On Mon, Jul 19, 2010 at 3:09 AM, Samantha Atkins <sjat...@gmail.com> wrote:To me most joins are simply a primitive means of making do for the lack of dependable uniform object/struct identity, efficient pointer/object id navigation/lookup and lack of first class dynamic relations between objects. It seems more a weakness of the relational model than an inherent data problem. But then I have a strong ODBMS bias.Join operators are fundamental, they do not have much to do with databases except that databases implement them. In the abstract, a join operator defines a relationship between two sets.
A relationship between two objects can be described as a join on two sets each containing a single element. Data structures and algorithms are built on relational algebras even though we rarely think of them as such.

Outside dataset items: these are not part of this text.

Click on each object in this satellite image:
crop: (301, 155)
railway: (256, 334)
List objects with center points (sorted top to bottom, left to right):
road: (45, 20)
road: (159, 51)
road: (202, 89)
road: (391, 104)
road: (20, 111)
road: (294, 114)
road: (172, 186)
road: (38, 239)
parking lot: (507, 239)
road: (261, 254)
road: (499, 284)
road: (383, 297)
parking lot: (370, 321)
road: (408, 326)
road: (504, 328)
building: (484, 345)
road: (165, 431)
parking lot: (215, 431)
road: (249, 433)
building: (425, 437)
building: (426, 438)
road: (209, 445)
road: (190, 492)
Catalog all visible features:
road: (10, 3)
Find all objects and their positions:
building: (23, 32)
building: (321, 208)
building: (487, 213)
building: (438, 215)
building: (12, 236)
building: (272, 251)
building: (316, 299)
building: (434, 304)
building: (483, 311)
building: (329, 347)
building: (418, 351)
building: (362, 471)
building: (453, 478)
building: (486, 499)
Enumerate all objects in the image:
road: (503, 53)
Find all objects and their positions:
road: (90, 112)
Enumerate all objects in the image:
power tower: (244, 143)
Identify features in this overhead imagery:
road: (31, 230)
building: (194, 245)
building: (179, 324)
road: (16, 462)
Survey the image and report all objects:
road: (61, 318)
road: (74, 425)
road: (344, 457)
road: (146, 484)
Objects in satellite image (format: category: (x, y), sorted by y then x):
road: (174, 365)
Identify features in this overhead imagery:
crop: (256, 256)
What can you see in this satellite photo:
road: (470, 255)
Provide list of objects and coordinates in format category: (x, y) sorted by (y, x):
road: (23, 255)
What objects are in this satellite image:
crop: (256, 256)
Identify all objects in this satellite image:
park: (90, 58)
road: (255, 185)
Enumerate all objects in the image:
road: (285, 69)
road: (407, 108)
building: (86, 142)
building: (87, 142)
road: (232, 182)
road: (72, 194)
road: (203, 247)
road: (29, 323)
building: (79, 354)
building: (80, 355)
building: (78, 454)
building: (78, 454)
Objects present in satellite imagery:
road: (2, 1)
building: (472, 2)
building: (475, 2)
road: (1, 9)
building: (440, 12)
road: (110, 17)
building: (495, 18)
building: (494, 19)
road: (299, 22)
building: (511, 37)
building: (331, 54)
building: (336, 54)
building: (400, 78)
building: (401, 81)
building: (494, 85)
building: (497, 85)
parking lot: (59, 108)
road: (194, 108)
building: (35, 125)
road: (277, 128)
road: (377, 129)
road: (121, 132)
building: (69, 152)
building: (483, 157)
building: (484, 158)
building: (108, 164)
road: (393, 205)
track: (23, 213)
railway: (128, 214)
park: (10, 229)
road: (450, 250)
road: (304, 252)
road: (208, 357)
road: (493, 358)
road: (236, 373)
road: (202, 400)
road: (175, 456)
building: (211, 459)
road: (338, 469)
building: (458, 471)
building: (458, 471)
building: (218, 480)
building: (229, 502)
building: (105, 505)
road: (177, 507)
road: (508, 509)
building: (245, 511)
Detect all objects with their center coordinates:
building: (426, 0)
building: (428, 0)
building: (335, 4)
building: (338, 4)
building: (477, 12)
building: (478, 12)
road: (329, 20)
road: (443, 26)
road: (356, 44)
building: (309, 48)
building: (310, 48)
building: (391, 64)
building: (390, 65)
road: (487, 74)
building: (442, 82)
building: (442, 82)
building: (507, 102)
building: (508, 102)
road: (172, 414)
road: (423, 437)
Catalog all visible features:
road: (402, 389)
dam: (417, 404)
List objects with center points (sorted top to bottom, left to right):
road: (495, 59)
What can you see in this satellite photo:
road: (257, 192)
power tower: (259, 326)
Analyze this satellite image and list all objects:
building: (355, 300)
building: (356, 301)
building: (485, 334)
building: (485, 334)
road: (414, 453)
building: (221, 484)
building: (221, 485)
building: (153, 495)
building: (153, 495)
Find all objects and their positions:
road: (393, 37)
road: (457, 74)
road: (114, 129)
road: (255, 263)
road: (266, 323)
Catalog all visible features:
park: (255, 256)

There are important ideas that are not generally expressible in relational algebras, such as transitive closures (used in graph theory). Not surprisingly, bounded approximations of the general case *are* expressible in relational algebras since we do implement them in software. Transitive closures, to use that example, are approximated with a finite sequence of self-joins.In a distributed environment, join algorithms that involve more than a single pair of objects in aggregate do not decompose nicely for parallel computation. Selection operators parallelize just fine (see: MapReduce). For massively parallel software design, a complete relational algebra implementation model where every operator has an access-parallel decomposition is a major Holy Grail.
So why not make the relationship itself first order and persistent instead of on the fly computing it based on silliness like cross-table column matches? Why not simply record explicitly what is related to what in what manner? Persistently memoize the relationship and forget about embedded foreign keys and their implicit limits on relationships and pinning of valid pseudo-identifiers in the data space of these sets.
I would think than in a distributed persistent situation that anything that was the equivalent of a table/set scan would be relatively inefficient. You would have to broadcast the query to all distributed stores and accumulate the results.